Tradition Eight Checklist
September 4, 2007
From the http://www.aagrapevine.org/stepsTrads/checklist.php website:
“Do I sometimes try and get some reward-even if not money- for my personal AA efforts?”
I was working with a conference several years ago and a bunch of drunks had been given the task of going shopping for some food items for the hospitality room. As usual, they weren’t exceptionally organized, so they were in a big hurry to buy all those groceries and get back to the conference before the big angry mob showed up without any food.

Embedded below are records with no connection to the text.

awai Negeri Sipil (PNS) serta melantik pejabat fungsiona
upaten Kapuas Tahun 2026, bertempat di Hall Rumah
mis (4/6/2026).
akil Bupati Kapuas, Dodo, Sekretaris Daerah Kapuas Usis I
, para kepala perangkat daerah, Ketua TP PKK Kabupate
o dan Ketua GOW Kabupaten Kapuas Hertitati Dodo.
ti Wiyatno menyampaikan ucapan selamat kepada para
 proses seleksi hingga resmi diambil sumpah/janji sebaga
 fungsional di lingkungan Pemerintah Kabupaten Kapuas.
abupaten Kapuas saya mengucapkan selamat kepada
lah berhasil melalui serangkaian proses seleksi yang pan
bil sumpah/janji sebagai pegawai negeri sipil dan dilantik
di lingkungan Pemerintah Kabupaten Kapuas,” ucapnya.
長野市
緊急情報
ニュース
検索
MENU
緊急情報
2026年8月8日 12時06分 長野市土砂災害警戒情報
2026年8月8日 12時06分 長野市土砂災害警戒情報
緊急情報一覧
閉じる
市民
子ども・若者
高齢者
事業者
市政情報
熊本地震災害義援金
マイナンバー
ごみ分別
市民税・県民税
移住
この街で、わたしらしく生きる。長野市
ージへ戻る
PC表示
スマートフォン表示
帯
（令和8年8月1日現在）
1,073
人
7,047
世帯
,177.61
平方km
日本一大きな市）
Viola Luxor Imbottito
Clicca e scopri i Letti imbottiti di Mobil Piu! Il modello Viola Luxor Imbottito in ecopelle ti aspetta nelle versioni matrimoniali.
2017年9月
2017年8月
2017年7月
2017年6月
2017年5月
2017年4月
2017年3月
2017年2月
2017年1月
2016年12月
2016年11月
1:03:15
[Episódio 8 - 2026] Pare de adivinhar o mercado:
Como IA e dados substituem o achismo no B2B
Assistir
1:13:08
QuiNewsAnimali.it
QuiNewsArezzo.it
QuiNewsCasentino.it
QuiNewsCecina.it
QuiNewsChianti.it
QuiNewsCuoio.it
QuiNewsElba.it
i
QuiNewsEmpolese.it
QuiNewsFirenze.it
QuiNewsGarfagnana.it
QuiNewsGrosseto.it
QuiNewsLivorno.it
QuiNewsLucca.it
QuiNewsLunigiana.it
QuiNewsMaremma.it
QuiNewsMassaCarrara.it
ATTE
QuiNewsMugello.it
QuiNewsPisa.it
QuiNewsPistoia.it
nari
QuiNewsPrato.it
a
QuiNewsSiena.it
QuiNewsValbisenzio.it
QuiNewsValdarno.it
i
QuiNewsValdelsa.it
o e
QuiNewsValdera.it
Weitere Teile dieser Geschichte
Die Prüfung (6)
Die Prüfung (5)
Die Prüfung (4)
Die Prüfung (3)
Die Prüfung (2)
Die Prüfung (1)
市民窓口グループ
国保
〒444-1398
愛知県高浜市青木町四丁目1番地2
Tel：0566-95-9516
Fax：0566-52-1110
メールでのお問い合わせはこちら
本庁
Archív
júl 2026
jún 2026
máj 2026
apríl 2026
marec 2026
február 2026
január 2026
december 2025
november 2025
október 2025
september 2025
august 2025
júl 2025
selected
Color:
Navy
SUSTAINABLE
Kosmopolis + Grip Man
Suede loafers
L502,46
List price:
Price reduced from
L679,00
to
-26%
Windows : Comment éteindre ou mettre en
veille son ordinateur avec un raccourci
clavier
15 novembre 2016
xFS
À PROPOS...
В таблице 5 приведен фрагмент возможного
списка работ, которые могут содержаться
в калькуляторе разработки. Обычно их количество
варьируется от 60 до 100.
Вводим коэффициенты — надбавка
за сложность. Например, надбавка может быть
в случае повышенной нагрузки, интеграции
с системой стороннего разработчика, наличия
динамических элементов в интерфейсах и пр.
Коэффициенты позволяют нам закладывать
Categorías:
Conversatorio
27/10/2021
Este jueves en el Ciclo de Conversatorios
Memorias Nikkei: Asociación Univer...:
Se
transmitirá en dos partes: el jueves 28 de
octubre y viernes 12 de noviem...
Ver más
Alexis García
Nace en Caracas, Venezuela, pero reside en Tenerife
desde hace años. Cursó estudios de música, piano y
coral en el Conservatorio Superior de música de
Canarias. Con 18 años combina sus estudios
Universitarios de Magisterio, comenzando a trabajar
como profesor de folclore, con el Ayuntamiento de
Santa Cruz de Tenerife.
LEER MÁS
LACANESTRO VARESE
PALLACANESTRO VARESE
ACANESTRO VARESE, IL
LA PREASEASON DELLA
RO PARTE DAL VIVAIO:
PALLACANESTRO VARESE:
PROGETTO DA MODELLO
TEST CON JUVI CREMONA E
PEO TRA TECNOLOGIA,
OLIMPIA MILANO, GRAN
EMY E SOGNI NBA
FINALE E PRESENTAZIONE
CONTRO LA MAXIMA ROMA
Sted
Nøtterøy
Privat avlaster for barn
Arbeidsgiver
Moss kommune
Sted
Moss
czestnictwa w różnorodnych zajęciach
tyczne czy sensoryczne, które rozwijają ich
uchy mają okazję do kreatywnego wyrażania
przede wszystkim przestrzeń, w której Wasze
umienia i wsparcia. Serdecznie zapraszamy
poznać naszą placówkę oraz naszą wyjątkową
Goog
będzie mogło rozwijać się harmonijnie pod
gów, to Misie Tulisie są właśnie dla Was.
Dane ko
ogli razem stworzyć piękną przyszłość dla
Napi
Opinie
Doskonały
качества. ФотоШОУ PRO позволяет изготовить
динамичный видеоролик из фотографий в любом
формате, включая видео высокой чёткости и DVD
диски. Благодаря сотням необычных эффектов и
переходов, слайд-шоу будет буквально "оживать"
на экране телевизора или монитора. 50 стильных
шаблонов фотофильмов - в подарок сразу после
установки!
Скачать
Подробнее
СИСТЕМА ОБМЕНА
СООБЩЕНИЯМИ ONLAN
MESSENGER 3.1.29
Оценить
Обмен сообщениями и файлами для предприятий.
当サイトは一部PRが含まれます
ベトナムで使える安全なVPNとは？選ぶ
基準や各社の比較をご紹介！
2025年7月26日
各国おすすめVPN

Well these guys were gone forever. We were starting to wonder if they’d made off with all the grocery money! Then someone spotted them walking through the angry mob carrying all the food and my sponsor asked: “What Happened?” I can’t tell what he really said but by the look on his face, it wasn’t pleasant.
“Well, we’d been making pretty good time, we got there, stormed the grocery store, got all the food and we were making a mad dash back to the conference. That’s when we saw the red lights. Then we looked down and realized we were going really fast.” I seem to remember something like 60 in 35 or close to it! Again the sponsor wanted some answers quick. “So Why did it take so long for him to write you a ticket?”
… here it comes…
”Well we had to explain that this carload of people and groceries was late and we are supposed to be serving a hoard of A.A. members at that big hotel up the street. They’re having an AA conference and they’re all waiting on us.” I know they started singing like mockingbirds. They told that cop EVERYTHING. About the service positions they held, how they’d been appointed and chosen and that they were each members of AA and on and on because they thought they might get out of ticket. Like it makes good sense. They thought “Surely he would recognize our good deeds and ‘let this one slide’….” Heck, I was new enough that if I would have been able to drive, and was in that situation, I probably would have done the exact same thing. I was just glad I was there to learn it without feeling the sting directly.
I’ve often wondered if they’d have even made it back at all if that cop would have pulled the rap sheet on everyone in the car!
That day, I learned a couple of things. Some things don’t have to do with this topic. But what we do for AA is part of the debt we already owe it for giving us back our lives. We work anonymously, we contribute freely and we learn to give freely without having any strings attached. Anytime we try to use the name Alcoholics Anonymous to better ourselves, we end up making ourselves look stupid and we damage the credibility of our program.